Estratto –

Martin, rinomato cuoco vedovo di origini messicane, vive con la passione per la cucina e il desiderio di vedere le sue tre figlie felici e realizzate.
Ogni domenica sera Martin fa sfoggio della sua arte preparando con amore, sin dal mattino e da solo, una varietà di cibi da far invidia a un ristorante.
L’obiettivo è quello di riunire le tre figlie per un grande incontro in famiglia dove l’arte del cibo diventa il vero e assoluto protagonista che con i suoi colori, odori e suoni (musica) fa da collante ai piccoli, grandi problemi esistenziali.
Cibo, Amore e Resilienza sono il filo conduttore di questa commedia “spanglish” del 2001. Vediamo ora di analizzarli più da un punto di vista emozionale, neuronale e comportamentale.
CIBO
Il cibo che mangiamo influisce su ciò che pensiamo, diciamo e facciamo. Attraverso quello che ingeriamo, mediante l’atto della nutrizione, possiamo raggiungere il massimo delle capacità, prestazioni, piaceri oppure porre un limite all’intelligenza e alla soddisfazione. Costituzione, condizionamento e ambiente influiscono sulla nostra biochimica e per essa e per il nostro comportamento, la cosa più importante è ciò che mangiamo. Attraverso il cibo noi nutriamo anche le cellule del nostro cervello.
Un’ alimentazione sana e centrata produce un funzionamento del cervello sano, integrato e appagato, mentre un’alimentazione sbagliata crea un disturbo biochimico che si ripercuote negativamente, sia sul sistema nervoso che sul comportamento. Quando ciò che mangiamo non è in equilibrio, il funzionamento delle nostre cellule neuronali è fortemente disturbato, e questa situazione crea caos mentale e fisico.
AMORE
Cucinare è un atto d’amore che noi facciamo per noi stessi e per gli altri; il cibo e la cucina sono strumenti per veicolare precisi significati sociali e psicologici. La funzione di mero nutrimento è marginale rispetto ai numerosi risvolti di tipo emotivo che un piatto o un alimento portano con sé: il cibo dispensato dalla mamma non è solo veicolo di nutrizione, ma segno d’amore. Riprendere l’abitudine di cucinare per sé stessi è un modo per volersi bene, per socializzare e per diventare autonomi, autosufficienti.

Materiale –
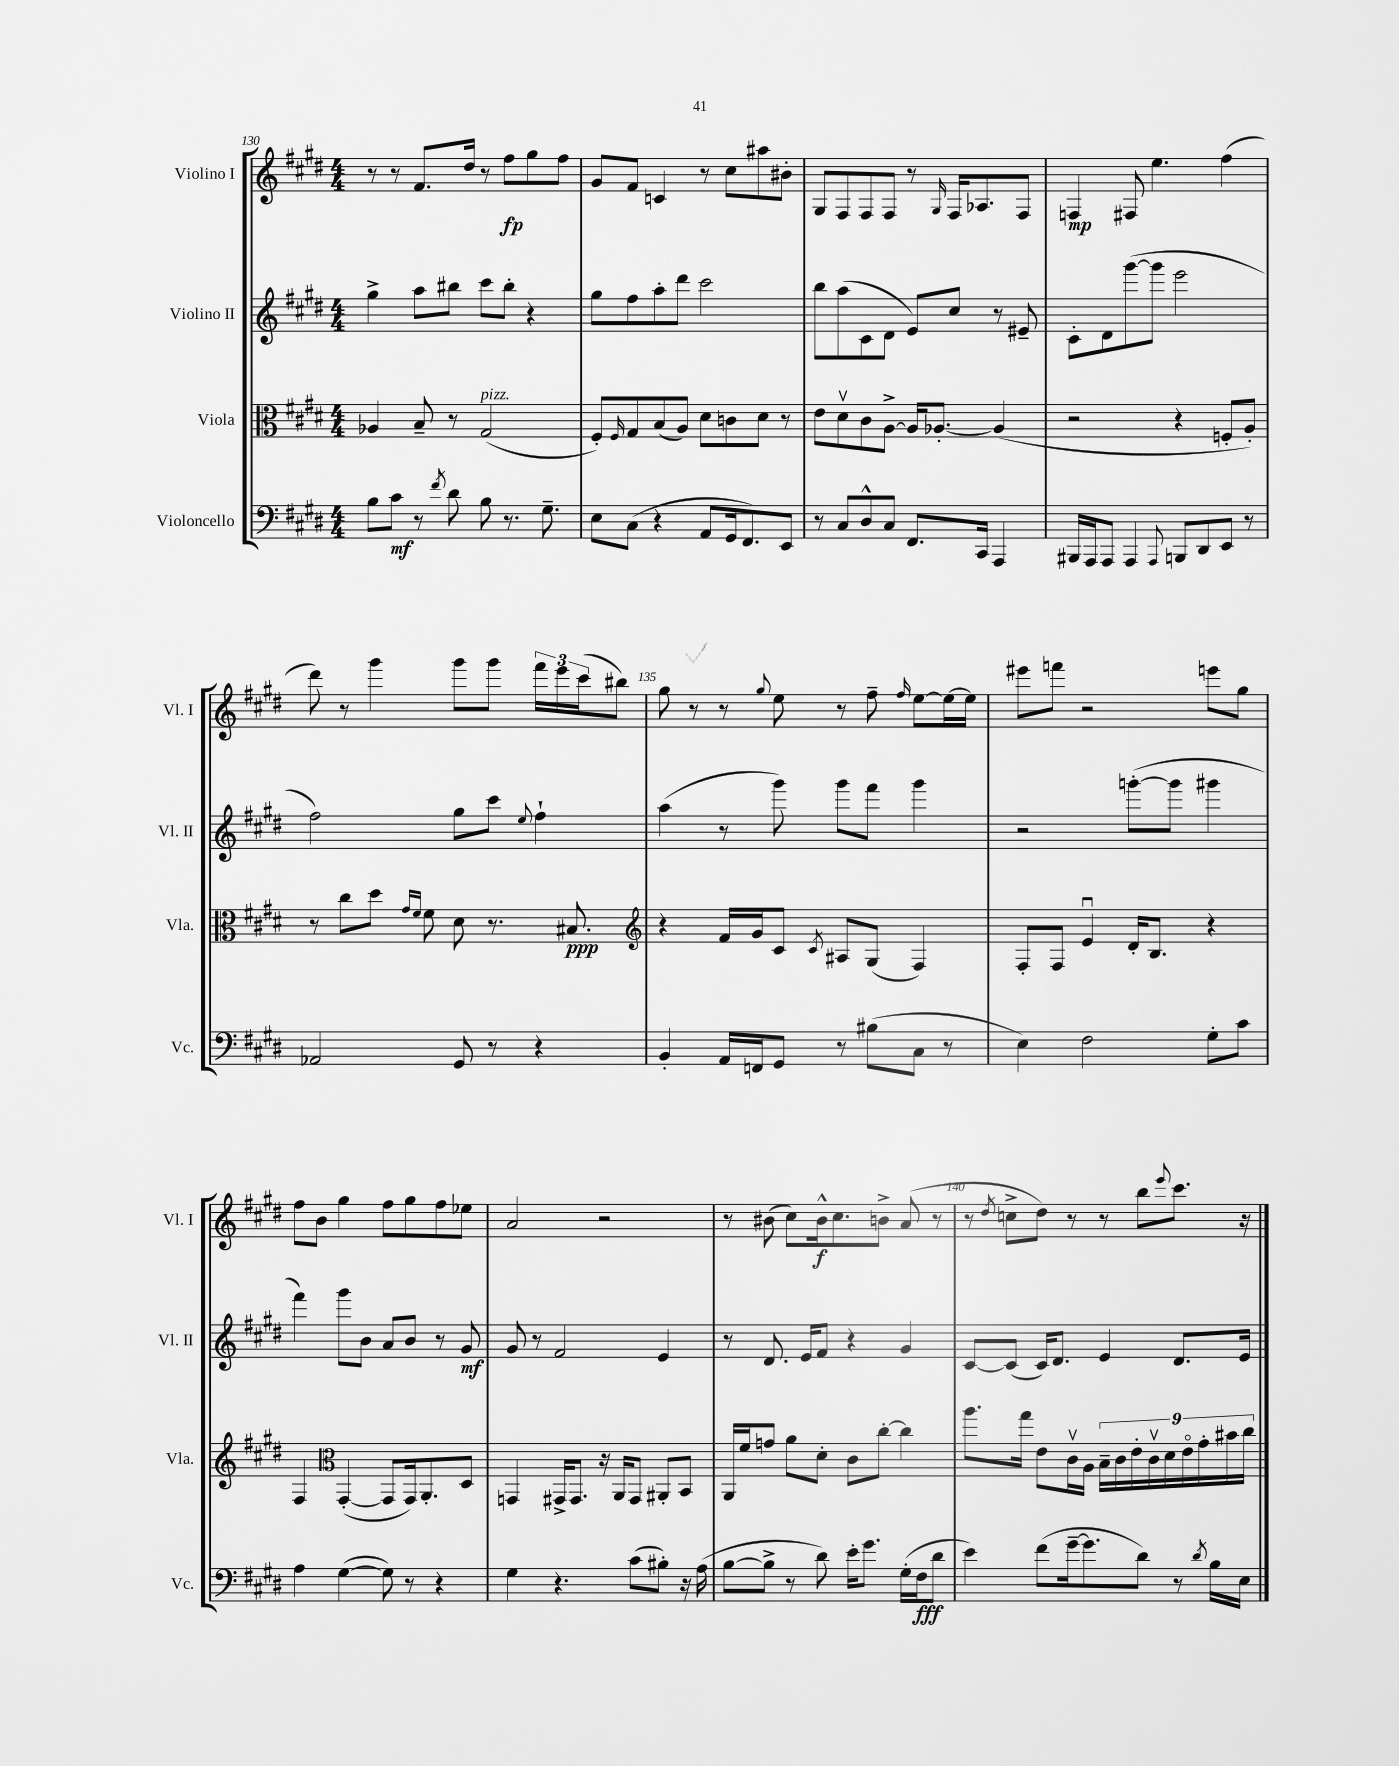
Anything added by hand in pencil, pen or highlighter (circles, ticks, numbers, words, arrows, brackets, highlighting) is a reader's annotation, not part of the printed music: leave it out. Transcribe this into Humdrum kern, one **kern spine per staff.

**kern	**kern	**kern	**kern
*staff4	*staff3	*staff2	*staff1
*clefF4	*clefC3	*clefG2	*clefG2
*k[f#c#g#d#]	*k[f#c#g#d#]	*k[f#c#g#d#]	*k[f#c#g#d#]
*M4/4	*M4/4	*M4/4	*M4/4
8B	4A-	4gg#^	8r
8c#	.	.	8r
8r	8B~	8aa	8.f#
8qf#	.	.	.
8d#	8r	8bb#	.
.	.	.	16dd#
8B	(2G#	8ccc#	8r
8.r	.	8bb#'	8ff#
.	.	4r	8gg#
8.G#~	.	.	.
.	.	.	8ff#
=	=	=	=
8E	8F#')	8gg#	8g#
.	16qqF#	.	.
(8C#	8G#	8ff#	8f#
4r	(8B	8aa'	4c
.	8A)	8ddd#	.
8AA	8d#	2ccc#	8r
16GG#	8c	.	8cc#
8.FF#)	.	.	.
.	8d#	.	8aa#
8EE	8r	.	8b#'
=	=	=	=
8r	8e	8bb	8G#
8C#	8d#v	(8aa	8F#
8D#^^	8c#	8c#	8F#
8C#	[8A^	8d#	8F#
8.FF#	16A]	8e)	8r
.	[8.A-'	.	.
.	.	.	16qqG#
.	.	8cc#	16F#
16CC#	.	.	8.A-
4AAA	(4A-]	8r	.
.	.	8e#~	8F#
=	=	=	=
16BBB#	2r	8c#'	4F
16AAA	.	.	.
8AAA	.	8d#	.
4AAA	.	([8ggg#	8F#
.	.	8ggg#]	4.ee
8qqAAA	.	.	.
8BBB	4r	2eee	.
8DD#	.	.	.
8EE	8F'	.	(4ff#
8r	8A')	.	.
=	=	=	=
2AA-	8r	2ff#)	8ddd#)
.	8cc#	.	8r
.	8dd#	.	4ggg#
.	16qqg#	.	.
.	16qqf#	.	.
.	8f#	.	.
8GG#	8d#	8gg#	8ggg#
8r	8.r	8ccc#	8ggg#
.	.	8qqee	.
4r	.	4ff#`	24fff#
.	.	.	24eee
.	8.B#	.	.
.	.	.	(24ccc#
.	.	.	8bb#)
=	=	=	=
*	*clefG2	*	*
4BB'	4r	(4aa	8gg#
.	.	.	8r
16AA	16f#	8r	8r
16FF	16g#	.	.
.	.	.	8qqgg#
8GG#	8c#	8ggg#)	8ee
.	8qc#	.	.
8r	8A#	8ggg#	8r
(8B#	(8G#	8fff#	8ff#~
.	.	.	16qqff#
8C#	4F#)	4ggg#	[8ee
8r	.	.	16ee_
.	.	.	16ee]
=	=	=	=
4E)	8F#'	2r	8eee#
.	8F#	.	8fff
2F#	4eu	.	2r
.	16d#'	([8ggg'	.
.	8.B	.	.
.	.	8ggg]	.
8G#'	4r	4ggg#	8eee
8c#	.	.	8gg#
=	=	=	=
4A	4F#	4fff#)	8ff#
.	.	.	8b
*	*clefC3	*	*
([4G#	([4GG#'	8ggg#	4gg#
.	.	8b	.
8G#])	8GG#]	8a	8ff#
8r	16GG#)	8b	8gg#
.	8.AA'	.	.
4r	.	8r	8ff#
.	8D#	8g#	8ee-
=	=	=	=
4G#	4GG	8g#	2a
.	.	8r	.
4.r	16GG#^	2f#	.
.	8.GG#	.	.
.	16r	.	2r
.	16AA	.	.
(8c#	8GG#	.	.
8B#')	8AA#'	4e	.
16r	8BB	.	.
(16A	.	.	.
=	=	=	=
[8B	16AA	8r	8r
.	16f#	.	.
8B^]	8g	8.d#	(8b#
8r	8a	.	8cc#)
.	.	16e	.
8d#)	8d#'	8f#	16b#^^
.	.	.	8.cc#
16e'	8c#	4r	.
8.g#	.	.	.
.	[8cc#'	.	8b^
(16G#'	4cc#]	4g#	(8a
16F#	.	.	.
8d#	.	.	8r
=	=	=	=
4e)	8.aa	[8c#	8r
.	.	.	8qdd#
.	.	(8c#]	8cc^
.	16gg#	.	.
(8f#	8e	16c#)	8dd#)
.	.	8.d#	.
[16g#~	16c#v	.	8r
8.g#]	16A	.	.
.	18B~	4e	8r
.	18c#	.	.
.	18e'	.	.
8d#)	.	.	8bb
.	18c#v	.	.
.	18d#	.	.
.	.	.	8qqeee
8r	.	8.d#	8.ccc#
.	18eo	.	.
.	18g#'	.	.
8qd#	.	.	.
16B	.	.	.
.	18b#	.	.
16E	.	16e	16r
.	18cc#	.	.
==	==	==	==
*-	*-	*-	*-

Richiesta scritta A – Quali tre temi indica il testo sulla commedia come filo conduttore del film?
Richiesta scritta B – Riporta il passo del testo sulla commedia da "Cibo, Amore e" a "neuronale e comportamentale.".
Richiesta scritta C – Continua il testo sulla commedia dal punto in cui termina.
I record provengono da un'altra fonte.

Risultato A – Cibo, Amore e Resilienza.

Risultato B –
Cibo, Amore e Resilienza sono il filo conduttore di questa commedia “spanglish” del 2001. Vediamo ora di analizzarli più da un punto di vista emozionale, neuronale e comportamentale.

Risultato C –
Impariamo ad uscire fuori dai ritmi della vita frenetica quotidiana che ci portano a cucinare sempre meno, a cercare piatti sempre più veloci, a comprare alimenti già lavati, già tagliati, già conditi, quasi già mangiati. Un atto così importante come quello del nutrimento, che ha origini ancestrali, non può essere volgarizzato, scambiato per occasionale, a cui non dare la giusta importanza. Nel bisogno ossessivo di essere amati e accettati, dimentichiamo la cosa più importante: rispettare ed amare noi stessi, anche attraverso il cibo che mangiamo, prepariamo, cuciniamo e presentiamo.
RESILIENZA
Avere un atteggiamento mentale positivo ci permette di vivere la vita in modo attivo, resiliente, da protagonisti e non da vittime. Le lamentele, le paure, i giudizi, le preoccupazioni rappresentano l’ostacolo maggiore al cambiamento, perché mettono in azione il nostro sistema nervoso simpatico che si attiva tutte le volte che abbiamo una percezione di pericolo.
In questa scena Martin, chiamato nel bel mezzo della cena domenicale in famiglia dall’amico Tony a risolvere un problema urgente per un pasto importante, da una prova magistrale di grande lucidità e resilienza.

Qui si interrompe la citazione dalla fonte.